TEXT START

Fall 2023

Department of Physics

Office: Disque 811

Email: vogeley@drexel.edu

Office hours: TBA

We are living in a quantum world. Get used to it.

Announcements

Course Meetings

Syllabus

Course Description and Philosophy

Course Outline

Course Learning Outcomes

Textbook and Reading Assignments

Grading

Exams

Course Schedule

Course rules of conduct

Welcome back to Drexel and welcome to the home page of QM III. This web page is also the syllabus for the course. See the Blackboard Learn site for this course for details about assignments and exams. Course materials are provided only to registered students at Drexel University.

In the first two quarters of our three part sequence on QM, you studied the basic equations, discussed the similarities and differences between the classical and QM descriptions, and solved some simple, typically one-dimensional problems. In the second quarter you worked on QM in three dimensions, including description of the Hydrogen atom, from which you could first see how the QM formulation yields accurate predictions of the observed phenomena, and studied multi-particle systems.

Now you're ready to delve more deeply into QM. Read through the
practice problems to tune up your brains after the Summer (and the
coop cycle). Then we'll quickly step up to more interesting work. Most
problems more complicated than those you solved in QM I and II require
use of one approximation scheme or another. Clearly, learning to do
Physics is more than just memorizing equations; you need to learn
methods for applying them: * perturbation theory* and * the
variational principle,* for example. We'll examine the interaction of
radiation with matter to see how absorption and emission
of *photons* arises from perturbation theory. Then we will
study *scattering theory * which describes how particles interact
with each other, as in collisions in a particle accelerator.
We will also consider some deep questions and experiments that strike at
the core of our understanding of quantum mechanics, including
the *EPR paradox* and * Bell's Theorem*.

Not necessarily in chronological order:

- Review of Principles and Simple Problems
- Time-Independent Perturbation Theory (Ch. 7)
- Nondegenerate Perturbation Theory
- Degenerate Perturbation Theory
- The Fine Structure of Hydrogen
- The Zeeman Effect
- Hyperfine Splitting

- Time-Dependent Perturbation Theory (Ch. 11)
- Two-level systems
- Emission and absorption of radiation (Photons!)
- Spontaneous emission

- Variational Principle (Ch. 8)
- Theory
- Ground state of Helium
- Hydrogen molecule ion

- Scattering Theory (Ch. 10)

TEXT END
DATA LISTING START

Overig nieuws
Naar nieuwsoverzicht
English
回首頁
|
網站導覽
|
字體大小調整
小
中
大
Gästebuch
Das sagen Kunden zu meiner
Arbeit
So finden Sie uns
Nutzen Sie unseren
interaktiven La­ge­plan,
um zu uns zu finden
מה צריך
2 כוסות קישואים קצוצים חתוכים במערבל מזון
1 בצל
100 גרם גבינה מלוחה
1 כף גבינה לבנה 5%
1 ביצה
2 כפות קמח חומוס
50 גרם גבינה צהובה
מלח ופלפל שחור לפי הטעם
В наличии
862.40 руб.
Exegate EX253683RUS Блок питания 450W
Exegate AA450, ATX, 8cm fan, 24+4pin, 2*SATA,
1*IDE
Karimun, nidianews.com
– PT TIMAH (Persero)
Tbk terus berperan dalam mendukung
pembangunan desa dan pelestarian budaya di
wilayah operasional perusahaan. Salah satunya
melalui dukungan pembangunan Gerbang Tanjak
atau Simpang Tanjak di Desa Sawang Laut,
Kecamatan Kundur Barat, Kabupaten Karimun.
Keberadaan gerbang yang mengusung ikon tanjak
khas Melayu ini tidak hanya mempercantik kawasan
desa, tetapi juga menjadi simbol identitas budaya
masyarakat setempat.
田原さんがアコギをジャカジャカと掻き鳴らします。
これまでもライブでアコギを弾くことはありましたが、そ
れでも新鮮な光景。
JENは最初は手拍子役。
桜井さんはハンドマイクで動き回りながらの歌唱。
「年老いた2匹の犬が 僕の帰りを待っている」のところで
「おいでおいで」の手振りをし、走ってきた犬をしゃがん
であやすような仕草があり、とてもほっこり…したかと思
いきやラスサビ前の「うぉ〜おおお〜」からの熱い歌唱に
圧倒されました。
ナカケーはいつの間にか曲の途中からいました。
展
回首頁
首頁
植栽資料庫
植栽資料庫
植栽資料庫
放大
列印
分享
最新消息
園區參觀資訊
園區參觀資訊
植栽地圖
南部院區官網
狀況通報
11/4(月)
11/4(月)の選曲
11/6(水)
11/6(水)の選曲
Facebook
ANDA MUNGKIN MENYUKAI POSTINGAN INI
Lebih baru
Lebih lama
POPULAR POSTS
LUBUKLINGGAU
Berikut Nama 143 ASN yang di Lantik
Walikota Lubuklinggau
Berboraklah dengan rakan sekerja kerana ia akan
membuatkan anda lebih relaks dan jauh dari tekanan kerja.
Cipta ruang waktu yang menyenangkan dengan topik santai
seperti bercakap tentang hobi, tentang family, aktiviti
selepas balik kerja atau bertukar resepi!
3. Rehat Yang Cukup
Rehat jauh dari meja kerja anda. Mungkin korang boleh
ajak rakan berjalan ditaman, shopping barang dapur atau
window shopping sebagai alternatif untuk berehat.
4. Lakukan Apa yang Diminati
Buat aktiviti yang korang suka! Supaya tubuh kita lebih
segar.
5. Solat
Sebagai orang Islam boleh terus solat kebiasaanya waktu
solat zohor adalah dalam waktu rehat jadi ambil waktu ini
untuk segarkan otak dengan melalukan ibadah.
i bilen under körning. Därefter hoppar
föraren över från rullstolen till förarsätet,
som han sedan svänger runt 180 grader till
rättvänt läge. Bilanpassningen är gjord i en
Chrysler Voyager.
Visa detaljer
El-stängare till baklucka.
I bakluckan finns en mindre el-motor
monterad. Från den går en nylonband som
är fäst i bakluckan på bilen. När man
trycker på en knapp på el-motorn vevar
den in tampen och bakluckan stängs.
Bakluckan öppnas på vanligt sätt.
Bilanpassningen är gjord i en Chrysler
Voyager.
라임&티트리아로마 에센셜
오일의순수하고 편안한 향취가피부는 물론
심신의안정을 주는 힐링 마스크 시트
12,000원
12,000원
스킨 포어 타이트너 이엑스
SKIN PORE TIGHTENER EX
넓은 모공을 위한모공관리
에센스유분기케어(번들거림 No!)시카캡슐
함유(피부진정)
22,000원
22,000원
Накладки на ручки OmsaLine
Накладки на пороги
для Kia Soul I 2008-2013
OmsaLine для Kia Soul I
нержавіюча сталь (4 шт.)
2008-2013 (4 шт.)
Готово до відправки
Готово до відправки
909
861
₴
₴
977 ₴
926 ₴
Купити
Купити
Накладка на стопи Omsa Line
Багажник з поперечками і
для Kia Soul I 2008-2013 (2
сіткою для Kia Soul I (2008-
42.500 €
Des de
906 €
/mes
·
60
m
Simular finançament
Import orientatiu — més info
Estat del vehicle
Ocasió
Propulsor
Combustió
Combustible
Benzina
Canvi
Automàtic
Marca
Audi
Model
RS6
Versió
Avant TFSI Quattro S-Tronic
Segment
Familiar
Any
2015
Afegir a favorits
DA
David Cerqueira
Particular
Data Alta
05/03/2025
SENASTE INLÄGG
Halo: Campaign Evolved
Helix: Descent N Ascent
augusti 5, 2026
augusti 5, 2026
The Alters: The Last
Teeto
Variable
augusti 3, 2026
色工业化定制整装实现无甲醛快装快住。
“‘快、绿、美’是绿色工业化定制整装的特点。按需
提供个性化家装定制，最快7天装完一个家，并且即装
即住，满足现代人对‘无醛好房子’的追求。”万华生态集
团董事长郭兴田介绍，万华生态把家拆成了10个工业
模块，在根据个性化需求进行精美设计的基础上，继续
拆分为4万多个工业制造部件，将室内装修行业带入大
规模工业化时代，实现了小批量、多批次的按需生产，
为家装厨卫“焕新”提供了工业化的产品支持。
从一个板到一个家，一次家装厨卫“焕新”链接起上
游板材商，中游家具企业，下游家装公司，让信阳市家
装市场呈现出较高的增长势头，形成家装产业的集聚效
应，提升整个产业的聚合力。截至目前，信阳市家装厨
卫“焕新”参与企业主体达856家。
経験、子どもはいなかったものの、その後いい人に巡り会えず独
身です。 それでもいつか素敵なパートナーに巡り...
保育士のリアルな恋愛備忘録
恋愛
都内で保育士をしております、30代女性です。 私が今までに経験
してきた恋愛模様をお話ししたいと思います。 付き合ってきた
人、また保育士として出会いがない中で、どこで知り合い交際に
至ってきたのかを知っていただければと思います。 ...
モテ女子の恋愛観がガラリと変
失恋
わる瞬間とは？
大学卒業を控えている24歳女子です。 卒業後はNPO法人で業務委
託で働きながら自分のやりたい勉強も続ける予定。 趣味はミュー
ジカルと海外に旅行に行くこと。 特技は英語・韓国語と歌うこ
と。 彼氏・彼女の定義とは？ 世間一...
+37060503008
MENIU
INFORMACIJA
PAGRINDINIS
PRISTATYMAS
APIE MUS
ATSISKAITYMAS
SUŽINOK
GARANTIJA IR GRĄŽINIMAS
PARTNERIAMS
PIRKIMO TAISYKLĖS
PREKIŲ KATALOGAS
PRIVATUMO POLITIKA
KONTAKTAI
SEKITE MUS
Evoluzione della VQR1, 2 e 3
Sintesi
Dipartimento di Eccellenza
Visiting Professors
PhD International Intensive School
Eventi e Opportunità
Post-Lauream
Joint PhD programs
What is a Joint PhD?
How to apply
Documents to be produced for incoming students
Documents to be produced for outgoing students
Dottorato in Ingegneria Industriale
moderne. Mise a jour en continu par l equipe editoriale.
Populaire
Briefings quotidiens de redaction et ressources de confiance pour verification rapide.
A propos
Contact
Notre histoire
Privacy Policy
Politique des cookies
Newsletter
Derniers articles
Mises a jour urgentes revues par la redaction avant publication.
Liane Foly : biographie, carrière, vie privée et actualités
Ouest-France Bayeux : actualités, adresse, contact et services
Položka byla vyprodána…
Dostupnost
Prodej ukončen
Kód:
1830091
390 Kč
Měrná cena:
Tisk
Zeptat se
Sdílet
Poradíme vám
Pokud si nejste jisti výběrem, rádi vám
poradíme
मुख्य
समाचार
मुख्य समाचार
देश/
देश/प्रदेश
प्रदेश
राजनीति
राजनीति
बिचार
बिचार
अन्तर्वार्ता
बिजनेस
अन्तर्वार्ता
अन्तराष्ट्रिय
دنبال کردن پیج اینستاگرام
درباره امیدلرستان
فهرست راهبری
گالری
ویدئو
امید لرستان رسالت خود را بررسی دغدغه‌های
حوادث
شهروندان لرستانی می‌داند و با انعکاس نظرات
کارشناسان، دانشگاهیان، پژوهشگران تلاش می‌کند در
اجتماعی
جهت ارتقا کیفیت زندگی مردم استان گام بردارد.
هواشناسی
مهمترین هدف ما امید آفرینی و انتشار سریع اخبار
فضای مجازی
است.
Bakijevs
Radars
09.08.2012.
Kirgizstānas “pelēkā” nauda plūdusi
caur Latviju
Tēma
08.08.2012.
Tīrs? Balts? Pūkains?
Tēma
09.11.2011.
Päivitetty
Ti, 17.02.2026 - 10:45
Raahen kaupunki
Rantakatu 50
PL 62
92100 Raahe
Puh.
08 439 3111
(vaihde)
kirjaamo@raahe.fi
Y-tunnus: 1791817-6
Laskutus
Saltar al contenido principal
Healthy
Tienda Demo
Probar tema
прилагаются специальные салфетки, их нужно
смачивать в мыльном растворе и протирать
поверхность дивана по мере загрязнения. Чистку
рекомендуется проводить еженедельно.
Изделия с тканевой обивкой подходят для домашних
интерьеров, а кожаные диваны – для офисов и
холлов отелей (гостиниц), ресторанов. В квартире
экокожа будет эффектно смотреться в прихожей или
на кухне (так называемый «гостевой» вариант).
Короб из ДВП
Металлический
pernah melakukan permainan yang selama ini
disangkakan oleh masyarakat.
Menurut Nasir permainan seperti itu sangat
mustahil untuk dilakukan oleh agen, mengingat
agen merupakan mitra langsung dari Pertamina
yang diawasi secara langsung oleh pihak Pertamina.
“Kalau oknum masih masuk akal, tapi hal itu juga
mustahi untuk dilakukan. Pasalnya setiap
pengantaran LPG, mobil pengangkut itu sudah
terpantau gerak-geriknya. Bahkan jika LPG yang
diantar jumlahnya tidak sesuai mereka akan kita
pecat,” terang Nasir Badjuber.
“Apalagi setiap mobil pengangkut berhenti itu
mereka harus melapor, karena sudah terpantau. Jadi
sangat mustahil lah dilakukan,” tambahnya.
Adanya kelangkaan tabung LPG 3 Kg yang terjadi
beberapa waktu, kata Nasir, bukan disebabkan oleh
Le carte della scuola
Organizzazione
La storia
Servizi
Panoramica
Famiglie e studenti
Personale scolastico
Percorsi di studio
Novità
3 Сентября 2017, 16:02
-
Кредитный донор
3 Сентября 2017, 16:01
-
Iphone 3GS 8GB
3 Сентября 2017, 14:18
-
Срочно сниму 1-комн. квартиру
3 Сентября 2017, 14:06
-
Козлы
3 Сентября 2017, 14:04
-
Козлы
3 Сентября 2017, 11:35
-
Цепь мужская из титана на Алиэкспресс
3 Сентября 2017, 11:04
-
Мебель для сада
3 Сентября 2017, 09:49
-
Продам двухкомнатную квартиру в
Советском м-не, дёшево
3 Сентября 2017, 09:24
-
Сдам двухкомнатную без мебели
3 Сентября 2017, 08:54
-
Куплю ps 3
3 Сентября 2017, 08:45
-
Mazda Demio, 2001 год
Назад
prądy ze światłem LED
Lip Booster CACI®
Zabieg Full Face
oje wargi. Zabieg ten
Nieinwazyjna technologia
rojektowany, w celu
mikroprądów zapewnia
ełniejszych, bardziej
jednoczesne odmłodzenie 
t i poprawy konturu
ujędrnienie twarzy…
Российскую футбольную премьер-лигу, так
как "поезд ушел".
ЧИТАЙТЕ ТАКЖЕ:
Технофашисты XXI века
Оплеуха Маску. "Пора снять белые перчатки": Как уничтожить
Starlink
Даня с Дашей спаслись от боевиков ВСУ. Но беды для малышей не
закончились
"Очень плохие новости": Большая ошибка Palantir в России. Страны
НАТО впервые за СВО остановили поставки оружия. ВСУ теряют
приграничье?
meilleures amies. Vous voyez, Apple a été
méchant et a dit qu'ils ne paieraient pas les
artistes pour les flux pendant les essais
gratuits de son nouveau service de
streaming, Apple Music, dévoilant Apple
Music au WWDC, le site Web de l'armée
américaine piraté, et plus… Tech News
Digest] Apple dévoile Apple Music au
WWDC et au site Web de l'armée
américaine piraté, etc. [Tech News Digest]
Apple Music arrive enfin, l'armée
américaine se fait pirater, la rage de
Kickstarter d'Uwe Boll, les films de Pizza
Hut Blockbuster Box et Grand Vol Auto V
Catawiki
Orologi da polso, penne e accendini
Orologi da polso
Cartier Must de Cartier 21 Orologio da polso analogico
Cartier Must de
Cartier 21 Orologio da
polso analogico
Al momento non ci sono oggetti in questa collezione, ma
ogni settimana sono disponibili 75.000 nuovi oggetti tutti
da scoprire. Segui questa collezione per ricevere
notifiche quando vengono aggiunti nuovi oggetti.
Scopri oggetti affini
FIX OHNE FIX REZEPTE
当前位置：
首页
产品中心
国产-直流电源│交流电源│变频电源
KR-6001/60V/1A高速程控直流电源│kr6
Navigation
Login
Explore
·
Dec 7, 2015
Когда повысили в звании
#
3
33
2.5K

DATA LISTING END

● **TASKS TO CARRY OUT**:
1. Using the QM III syllabus, decide whether each statement below agrees with it: (a) the web page also serves as the course syllabus; (b) the Variational Principle is covered in Chapter 11; (c) scattering theory describes how particles interact with each other. Answer yes or no for each, and quote the words from the syllabus that settle it.
2. According to the QM III syllabus, where is the instructor's office?
3. Continue the QM III syllabus from its last line.

● **YOUR WRITTEN ANSWERS**:
1.
(a) Yes: "This web page is also the syllabus for the course."
(b) No: "Variational Principle (Ch. 8)"
(c) Yes: "describes how particles interact with each other, as in collisions in a particle accelerator."

2. Disque 811.

3.
- Partial wave analysis
- Phase shifts
- Born approximation

- Deep Questions in Quantum Mechanics (Ch. 12)
- EPR paradox
- Bell's theorem
- No-clone theorem
- Schroedinger's cat
- Quantum zeno paradox

- Apply time-independent perturbation theory to find the fine structure and hyperfine structure of Hydrogen.
- Use time-dependent perturbation theory to understand two-level systems, in particular emission and absorption rates of photons.
- Apply the variational principle to solve for the ground state of Helium and other simple systems.
- Use the methods of partial wave analysis, phase shifts, and the Born approximation to predict results of scattering of particles from simple potentials.
- Explain the EPR paradox, Bell's theorem, and the importance of entangled states.

See the Course Schedule for the assigned readings, which you should do before class, so that you are prepared to ask and answer questions.

I will also hand out photocopies of selected passages from other QM texts, as necessary to supplement Griffiths.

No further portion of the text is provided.